Required work: Read through the records. Copy each line that has the word "team".

Data under study:

=== Section Start ===

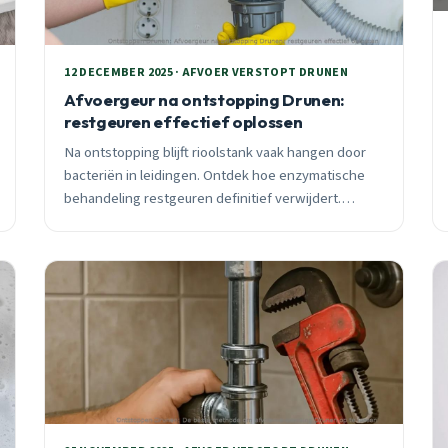
12 DECEMBER 2025 · AFVOER VERSTOPT DRUNEN
Afvoergeur na ontstopping Drunen:
restgeuren effectief oplossen
Na ontstopping blijft rioolstank vaak hangen door
bacteriën in leidingen. Ontdek hoe enzymatische
behandeling restgeuren definitief verwijdert.
Professionele geurverwijdering €150-250 met
garantie.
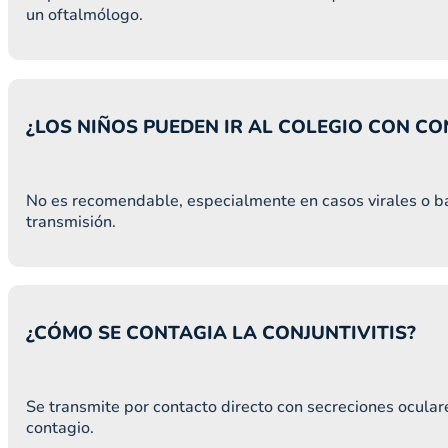
un oftalmólogo.
¿LOS NIÑOS PUEDEN IR AL COLEGIO CON CO
No es recomendable, especialmente en casos virales o bac
transmisión.
¿CÓMO SE CONTAGIA LA CONJUNTIVITIS?
Se transmite por contacto directo con secreciones oculare
contagio.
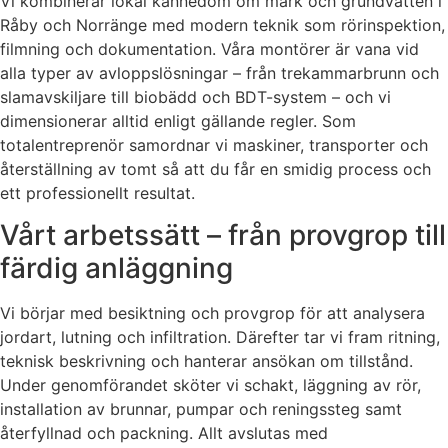
Vi kombinerar lokal kännedom om mark och grundvatten i
Råby och Norränge med modern teknik som rörinspektion,
filmning och dokumentation. Våra montörer är vana vid
alla typer av avloppslösningar – från trekammarbrunn och
slamavskiljare till biobädd och BDT-system – och vi
dimensionerar alltid enligt gällande regler. Som
totalentreprenör samordnar vi maskiner, transporter och
återställning av tomt så att du får en smidig process och
ett professionellt resultat.
Vårt arbetssätt – från provgrop till
färdig anläggning
Vi börjar med besiktning och provgrop för att analysera
jordart, lutning och infiltration. Därefter tar vi fram ritning,
teknisk beskrivning och hanterar ansökan om tillstånd.
Under genomförandet sköter vi schakt, läggning av rör,
installation av brunnar, pumpar och reningssteg samt
återfyllnad och packning. Allt avslutas med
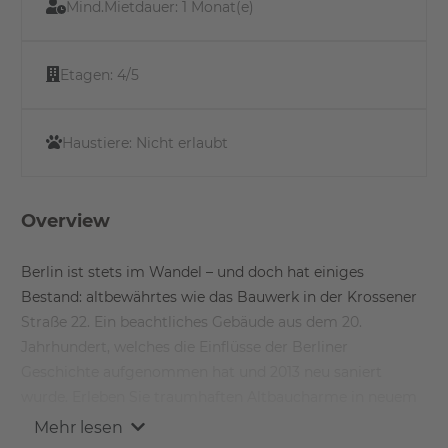
Mind.Mietdauer:
1 Monat(e)
Etagen:
4/5
Haustiere:
Nicht erlaubt
Overview
Berlin ist stets im Wandel – und doch hat einiges
Bestand: altbewährtes wie das Bauwerk in der Krossener
Straße 22. Ein beachtliches Gebäude aus dem 20.
Jahrhundert, welches die Einflüsse der Berliner
Geschichte aufgenommen hat und 2013 neu saniert
wurde. Erleben Sie traumhaften Altbaucharme in neuem
Glanz und leben im Herzen von Friedrichshain, umgeben
Mehr lesen
von einigen der aufregendsten kulturellen Erlebnisse, die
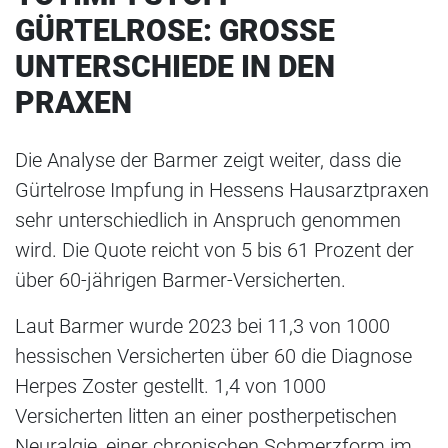
GÜRTELROSE: GROSSE U
NTERSCHIEDE IN DEN P
RAXEN
Die Analyse der Barmer zeigt weiter, dass die
Gürtelrose Impfung in Hessens Hausarztpraxen
sehr unterschiedlich in Anspruch genommen
wird. Die Quote reicht von 5 bis 61 Prozent der
über 60-jährigen Barmer-Versicherten.
Laut Barmer wurde 2023 bei 11,3 von 1000
hessischen Versicherten über 60 die Diagnose
Herpes Zoster gestellt. 1,4 von 1000
Versicherten litten an einer postherpetischen
Neuralgie, einer chronischen Schmerzform im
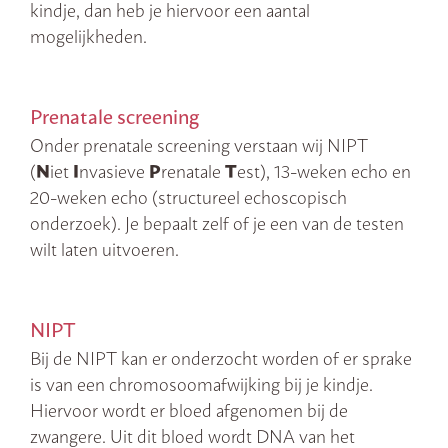
kindje, dan heb je hiervoor een aantal
mogelijkheden.
Prenatale screening
Onder prenatale screening verstaan wij NIPT
(
N
iet
I
nvasieve
P
renatale
T
est), 13-weken echo en
20-weken echo (structureel echoscopisch
onderzoek). Je bepaalt zelf of je een van de testen
wilt laten uitvoeren.
NIPT
Bij de NIPT kan er onderzocht worden of er sprake
is van een chromosoomafwijking bij je kindje.
Hiervoor wordt er bloed afgenomen bij de
zwangere. Uit dit bloed wordt DNA van het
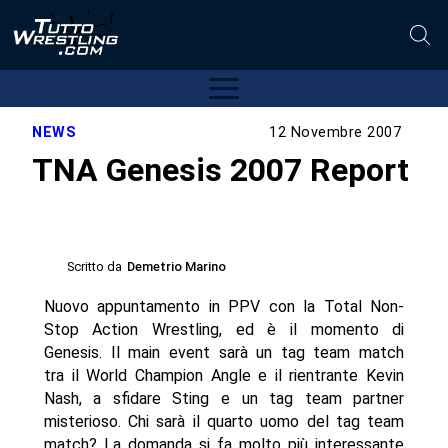
NEWS
12 Novembre 2007
TNA Genesis 2007 Report
Scritto da
Demetrio Marino
Nuovo appuntamento in PPV con la Total Non-
Stop Action Wrestling, ed è il momento di
Genesis. Il main event sarà un tag team match
tra il World Champion Angle e il rientrante Kevin
Nash, a sfidare Sting e un tag team partner
misterioso. Chi sarà il quarto uomo del tag team
match? La domanda si fa molto più interessante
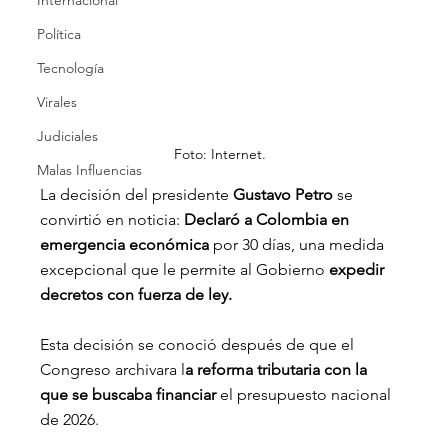
Internacional
Política
Tecnología
Virales
Judiciales
Foto: Internet.
Malas Influencias
La decisión del presidente
 Gustavo Petro
 se 
convirtió en noticia: 
Declaró a Colombia en 
emergencia económica
 por 30 días, una medida 
excepcional que le permite al Gobierno 
expedir 
decretos con fuerza de ley.
Esta decisión se conoció después de que el 
Congreso archivara l
a reforma tributaria con la 
que se buscaba financiar 
el presupuesto nacional 
de 2026.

=== Section End ===

Output of the exercise:
Genesis. Il main event sarà un tag team match
Nash, a sfidare Sting e un tag team partner
misterioso. Chi sarà il quarto uomo del tag team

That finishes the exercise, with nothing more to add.